Flintlock lock styles... Help me pick.

I too would suggest buying a kit - they are better described as parts sets - from Track or from Jim Chambers. I've done two Chambers rifles, each on the go for more than a year. There's plenty of challenge and artistry involved with these parts sets if you want to make something special, particularly in finishing the stocks, and you have the advantage of recreating a longrifle that is closely based on an actual surviving original (particularly so in the case of the Jim Chambers kits).

Regarding locks, if you don't do a kit then you should choose a lock that is right for the rifle you are intending to recreate - if late 18th century a round-faced English or a Germanic style lock (as was the original Siler), or if early 19th century then probably an English Ketland-style lock. Brown Bess musket locks were not used on longrifles, probably because the locks were too large for the slender stock favoured by the Pennsylvania makers, though you do see them on American fowlers of this period. On New England militia muskets you occasionally see pistol-sized Tower locks, though don't be fooled by Pedersoli's 'Kentucky' rifle into thinking that little pistol-sized locks were standard for the American longrifle - I don't know why Pedersoli made that rifle with those little locks. The standard sized Siler locks sold by Track and Chambers accurately represent the size of locks on most original rifles of the late 18th century.

I found the Muzzleloading Forum to be a huge help when I was starting. There are some remarkable gunmakers there and the forum contains a phenomenal amount of information. There, you will see several gifted makers who work from scratch - except barrels and locks - and as you look at their work you see that they are successful because they have a huge knowledge of the American longrifle and its regional variations, and so can recreate rifles that are entirely in keeping with the historical context rather than just being generic.

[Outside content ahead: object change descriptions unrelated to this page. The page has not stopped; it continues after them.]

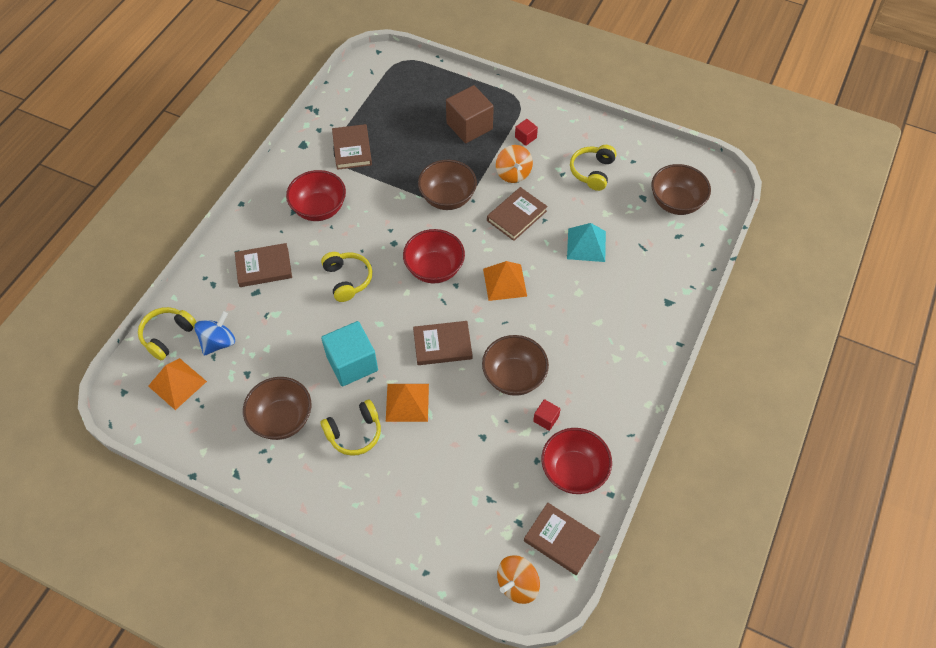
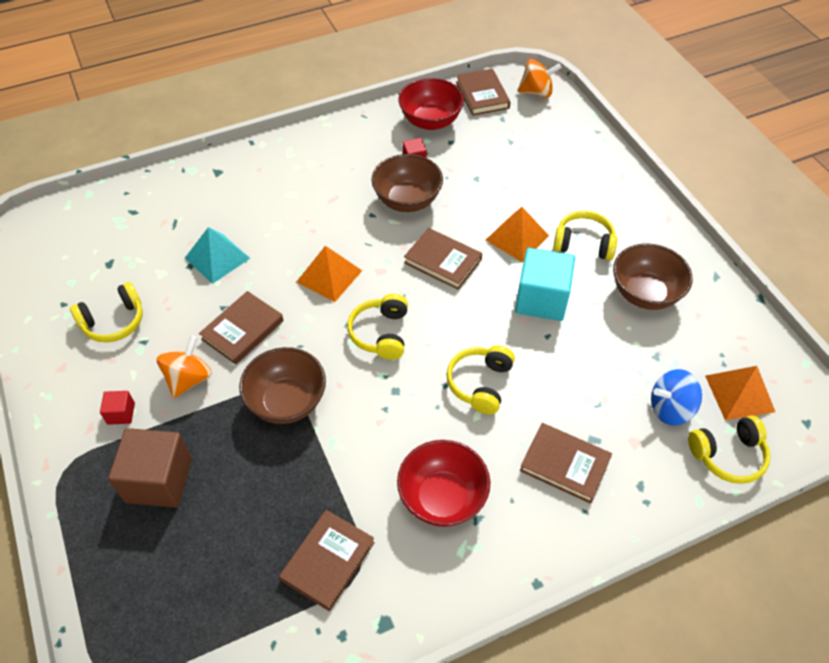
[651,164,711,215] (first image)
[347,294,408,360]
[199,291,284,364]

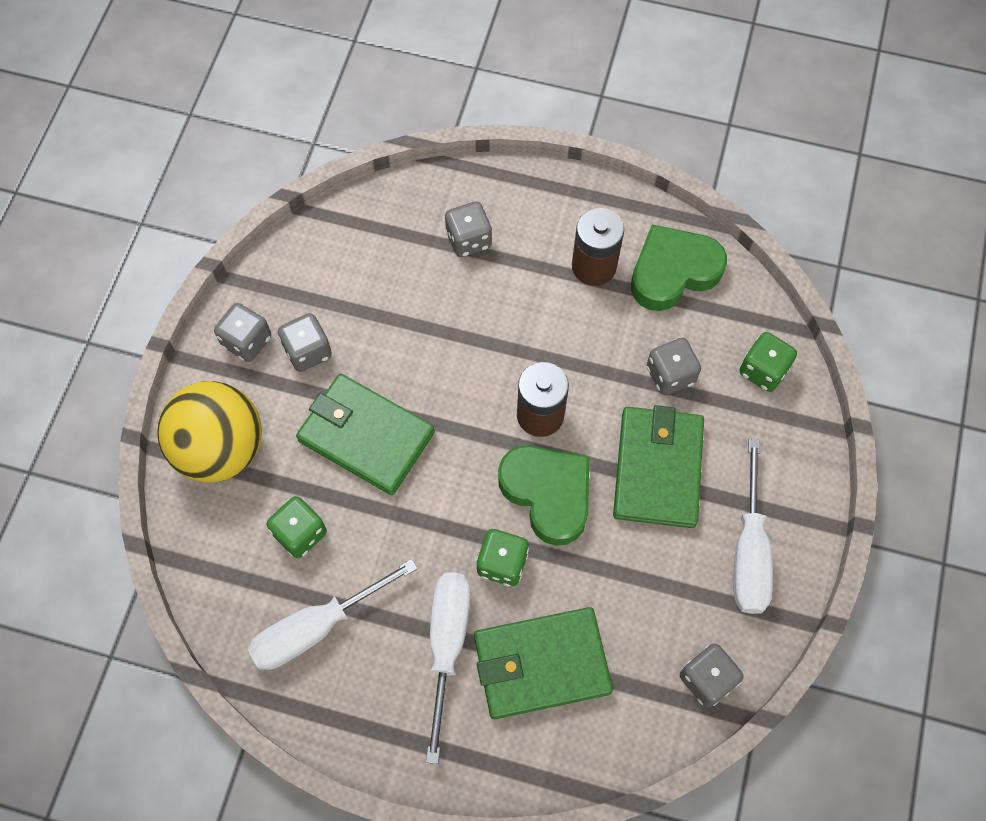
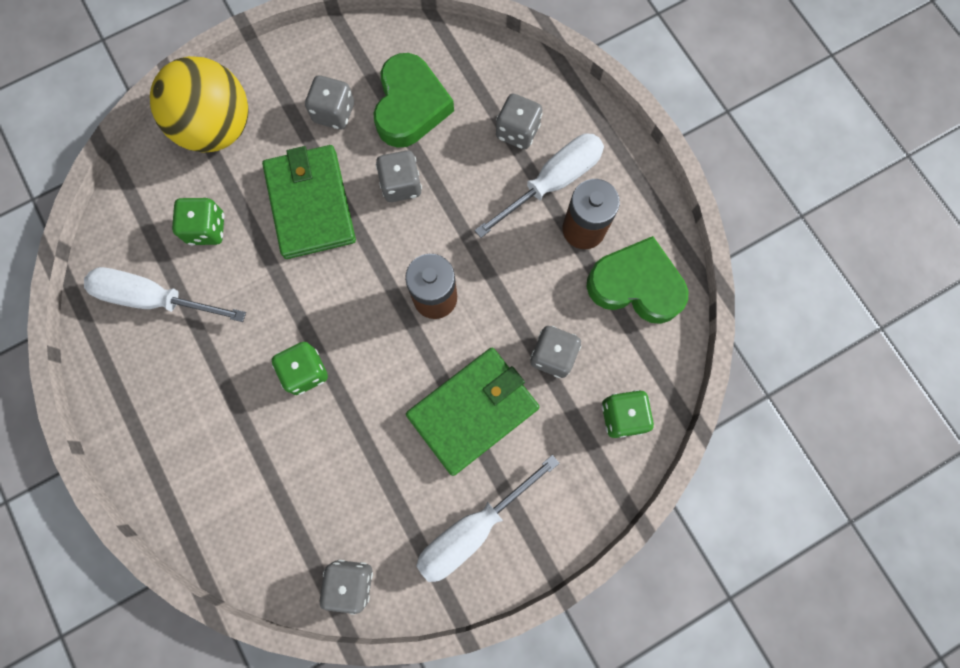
[474,607,613,719] (first image)
[376,150,422,202]
[474,133,604,238]
[374,53,454,148]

I also found the following books indispensable: Peter Alexander's The Gunsmith of Grenville County: Building the American Longrifle, Dixons' The Art of Building the Pennsylvania Longrifle, and Buchele, Shumway and Alexander's Recreating the American Longrifle. I was also lucky to acquire a copy of the bible of the American longrifle, Shumway's two-volume Rifles of Colonial America, which allowed me to study the originals that Jim Chambers used as the basis for his kits.